----- Records provided -----
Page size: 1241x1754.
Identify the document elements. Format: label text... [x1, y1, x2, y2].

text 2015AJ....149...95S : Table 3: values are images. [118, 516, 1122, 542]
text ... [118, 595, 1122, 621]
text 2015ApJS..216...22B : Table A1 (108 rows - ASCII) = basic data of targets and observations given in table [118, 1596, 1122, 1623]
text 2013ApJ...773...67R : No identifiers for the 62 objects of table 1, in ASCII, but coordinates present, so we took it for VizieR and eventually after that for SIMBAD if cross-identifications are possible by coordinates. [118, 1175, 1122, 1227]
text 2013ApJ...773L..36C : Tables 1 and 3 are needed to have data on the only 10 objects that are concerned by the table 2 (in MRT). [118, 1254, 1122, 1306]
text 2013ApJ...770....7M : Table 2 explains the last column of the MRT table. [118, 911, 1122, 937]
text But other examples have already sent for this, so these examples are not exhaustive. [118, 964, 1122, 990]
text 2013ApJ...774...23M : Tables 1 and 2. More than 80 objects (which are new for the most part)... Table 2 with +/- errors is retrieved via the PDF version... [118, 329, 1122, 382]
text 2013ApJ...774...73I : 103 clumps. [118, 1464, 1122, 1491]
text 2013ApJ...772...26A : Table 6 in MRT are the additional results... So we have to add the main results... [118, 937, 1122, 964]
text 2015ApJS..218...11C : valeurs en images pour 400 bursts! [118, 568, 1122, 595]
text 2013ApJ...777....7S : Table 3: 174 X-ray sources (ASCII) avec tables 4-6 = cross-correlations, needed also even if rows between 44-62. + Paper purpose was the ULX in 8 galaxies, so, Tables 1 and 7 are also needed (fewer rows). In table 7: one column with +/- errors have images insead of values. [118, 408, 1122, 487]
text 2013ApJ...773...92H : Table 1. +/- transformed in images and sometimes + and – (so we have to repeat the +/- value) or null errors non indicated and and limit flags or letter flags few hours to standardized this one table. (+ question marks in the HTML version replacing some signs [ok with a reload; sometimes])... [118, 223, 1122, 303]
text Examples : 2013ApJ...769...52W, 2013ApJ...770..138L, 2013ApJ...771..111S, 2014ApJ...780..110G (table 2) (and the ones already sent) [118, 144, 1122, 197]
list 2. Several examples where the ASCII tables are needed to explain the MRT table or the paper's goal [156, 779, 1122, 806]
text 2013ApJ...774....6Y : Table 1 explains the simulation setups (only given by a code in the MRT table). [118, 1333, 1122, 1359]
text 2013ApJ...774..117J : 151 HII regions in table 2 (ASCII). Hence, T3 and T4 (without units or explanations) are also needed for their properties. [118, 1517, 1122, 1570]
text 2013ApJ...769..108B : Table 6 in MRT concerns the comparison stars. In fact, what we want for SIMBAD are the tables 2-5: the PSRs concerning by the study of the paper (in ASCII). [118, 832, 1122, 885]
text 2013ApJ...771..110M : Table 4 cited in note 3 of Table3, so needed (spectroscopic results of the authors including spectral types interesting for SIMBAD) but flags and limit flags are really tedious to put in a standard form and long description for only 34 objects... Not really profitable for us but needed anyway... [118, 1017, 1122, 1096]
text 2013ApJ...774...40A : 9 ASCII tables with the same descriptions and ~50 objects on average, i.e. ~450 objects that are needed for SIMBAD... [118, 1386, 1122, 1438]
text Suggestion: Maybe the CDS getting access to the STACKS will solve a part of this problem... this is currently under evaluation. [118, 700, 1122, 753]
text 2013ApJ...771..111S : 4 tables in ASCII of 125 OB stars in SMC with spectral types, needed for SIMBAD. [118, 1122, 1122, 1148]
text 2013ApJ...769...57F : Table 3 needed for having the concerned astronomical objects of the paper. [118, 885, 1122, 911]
-----
Reproduce all of the records above, swapping every occurrence of "ASCII" for "plain-text" and leaving everything else unchanged.

Result of this task
Page size: 1241x1754.
Identify the document elements. Format: label text... [x1, y1, x2, y2].

text 2015AJ....149...95S : Table 3: values are images. [118, 516, 1122, 542]
text ... [118, 595, 1122, 621]
text 2015ApJS..216...22B : Table A1 (108 rows - plain-text) = basic data of targets and observations given in table [118, 1596, 1122, 1623]
text 2013ApJ...773...67R : No identifiers for the 62 objects of table 1, in plain-text, but coordinates present, so we took it for VizieR and eventually after that for SIMBAD if cross-identifications are possible by coordinates. [118, 1175, 1122, 1227]
text 2013ApJ...773L..36C : Tables 1 and 3 are needed to have data on the only 10 objects that are concerned by the table 2 (in MRT). [118, 1254, 1122, 1306]
text 2013ApJ...770....7M : Table 2 explains the last column of the MRT table. [118, 911, 1122, 937]
text But other examples have already sent for this, so these examples are not exhaustive. [118, 964, 1122, 990]
text 2013ApJ...774...23M : Tables 1 and 2. More than 80 objects (which are new for the most part)... Table 2 with +/- errors is retrieved via the PDF version... [118, 329, 1122, 382]
text 2013ApJ...774...73I : 103 clumps. [118, 1464, 1122, 1491]
text 2013ApJ...772...26A : Table 6 in MRT are the additional results... So we have to add the main results... [118, 937, 1122, 964]
text 2015ApJS..218...11C : valeurs en images pour 400 bursts! [118, 568, 1122, 595]
text 2013ApJ...777....7S : Table 3: 174 X-ray sources (plain-text) avec tables 4-6 = cross-correlations, needed also even if rows between 44-62. + Paper purpose was the ULX in 8 galaxies, so, Tables 1 and 7 are also needed (fewer rows). In table 7: one column with +/- errors have images insead of values. [118, 408, 1122, 487]
text 2013ApJ...773...92H : Table 1. +/- transformed in images and sometimes + and – (so we have to repeat the +/- value) or null errors non indicated and and limit flags or letter flags few hours to standardized this one table. (+ question marks in the HTML version replacing some signs [ok with a reload; sometimes])... [118, 223, 1122, 303]
text Examples : 2013ApJ...769...52W, 2013ApJ...770..138L, 2013ApJ...771..111S, 2014ApJ...780..110G (table 2) (and the ones already sent) [118, 144, 1122, 197]
list 2. Several examples where the plain-text tables are needed to explain the MRT table or the paper's goal [156, 779, 1122, 806]
text 2013ApJ...774....6Y : Table 1 explains the simulation setups (only given by a code in the MRT table). [118, 1333, 1122, 1359]
text 2013ApJ...774..117J : 151 HII regions in table 2 (plain-text). Hence, T3 and T4 (without units or explanations) are also needed for their properties. [118, 1517, 1122, 1570]
text 2013ApJ...769..108B : Table 6 in MRT concerns the comparison stars. In fact, what we want for SIMBAD are the tables 2-5: the PSRs concerning by the study of the paper (in plain-text). [118, 832, 1122, 885]
text 2013ApJ...771..110M : Table 4 cited in note 3 of Table3, so needed (spectroscopic results of the authors including spectral types interesting for SIMBAD) but flags and limit flags are really tedious to put in a standard form and long description for only 34 objects... Not really profitable for us but needed anyway... [118, 1017, 1122, 1096]
text 2013ApJ...774...40A : 9 plain-text tables with the same descriptions and ~50 objects on average, i.e. ~450 objects that are needed for SIMBAD... [118, 1386, 1122, 1438]
text Suggestion: Maybe the CDS getting access to the STACKS will solve a part of this problem... this is currently under evaluation. [118, 700, 1122, 753]
text 2013ApJ...771..111S : 4 tables in plain-text of 125 OB stars in SMC with spectral types, needed for SIMBAD. [118, 1122, 1122, 1148]
text 2013ApJ...769...57F : Table 3 needed for having the concerned astronomical objects of the paper. [118, 885, 1122, 911]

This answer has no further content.